Thank you for your wise insight. Being retired from 40 years of the IT industry I'm have warmed up my old hobby - programming. Before that I was a blacksmith and discovered the new fantastic world of computers. I had to learn English and Basic at the same time, but quickly realized that assembler was the way to make things happens fast. Luckily the assembler was really instructions like e.g. LDA, BNE. I had a ton of go's and thoughts about load a value into a register and decrement or increment so on; what's is it good for... Being a non academic and dyslectic it was tough but suddenly I realized that I can make loops, decisions and that was the same in high level language, but just assembler and it's very fast . I had lots of thoughts about what programming language I would learn and ended with C++. My wife have a little business and spend a lot time making notes about her costumers orders and she asked me to make a system or CRM for her. I thought I relatively easy could do that in Access, that used years ago. After some go's I realized I was compatible with the so called intuitive interface in the latest Access despite I knew I had to make tables, queries, forms and reports. My wife asked me how is it going and I had to admit not well, then she replied; you had spend countless hours studying that weird stuff that occupies you so much, can't you use that? I was cornered and had many thoughts and doubts that went through my head. Six months later I had a small relational database up and running. I used a graphics library called Raylib for a GUI interface and the database and for the cursor. The editing facilities was made by my own string library because I wanted to handle pointers. The database also have search and can print reports on paper. Finding C++ more and more weird I had a look at C and K&R. I was caught almost immediately and made the big rewrite in C and now I'm in my the third of C and feels at home and to your point, yes I feel more confident now.

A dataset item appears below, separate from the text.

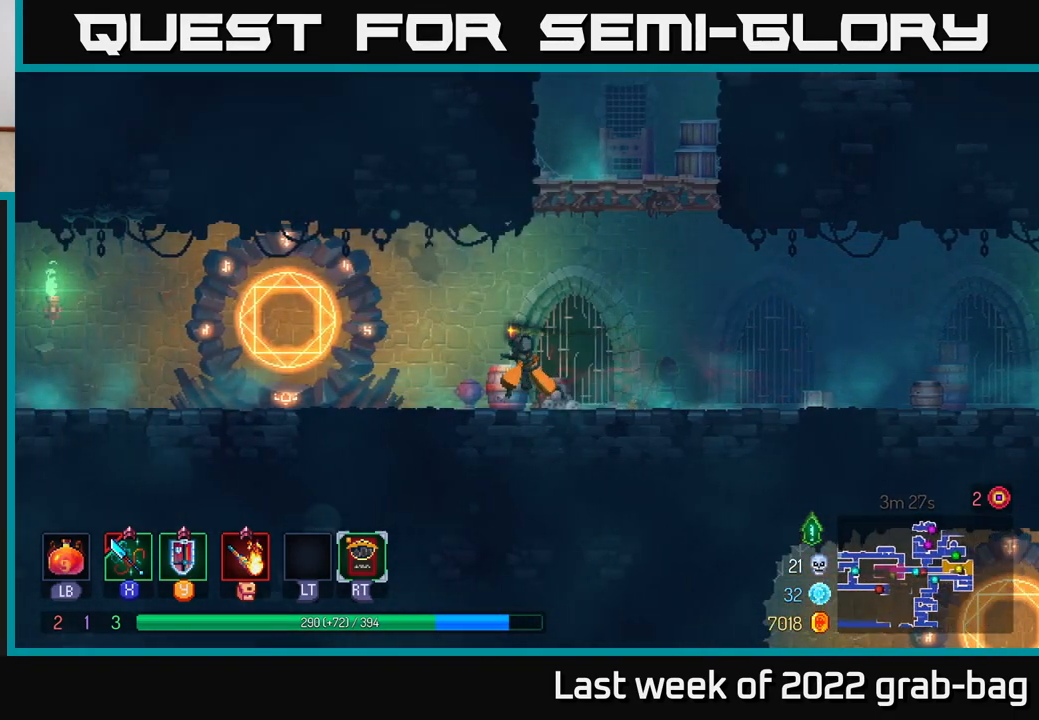
{"buttons": [], "left_stick": "left", "right_stick": "center", "events": []}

autodidact, what a philosophy. Not a coder but about to start, next year im going to college, been wasting all this year relaxing and wasting my time fighting my own demons, you gave me insight, thanks
Your video has helped me answer the question "Why bother doing this?" in the context of my own side projects. Your answer is well thought out, and I've been referring to your video to remind myself why I should continue. Thank you for posting this.
I'm so happy you found this useful, and thanks so much for the contribution :-)
i am so going to create my 3d game and physics engine
that game is crack
20 minutes is not bad, the only game that kept me glued more than that (hours) was breath of the wild but that is one of the best games ever created, something i aspire to create when i finally get my vulkan-based 3d engine into shape
Indies should shoot for about 20 hours. If you can get hundreds of hours out of players you're basically in the stratosphere and will do Balatro or Noita numbers. I got 5-6 hours for my first game, Mooselutions.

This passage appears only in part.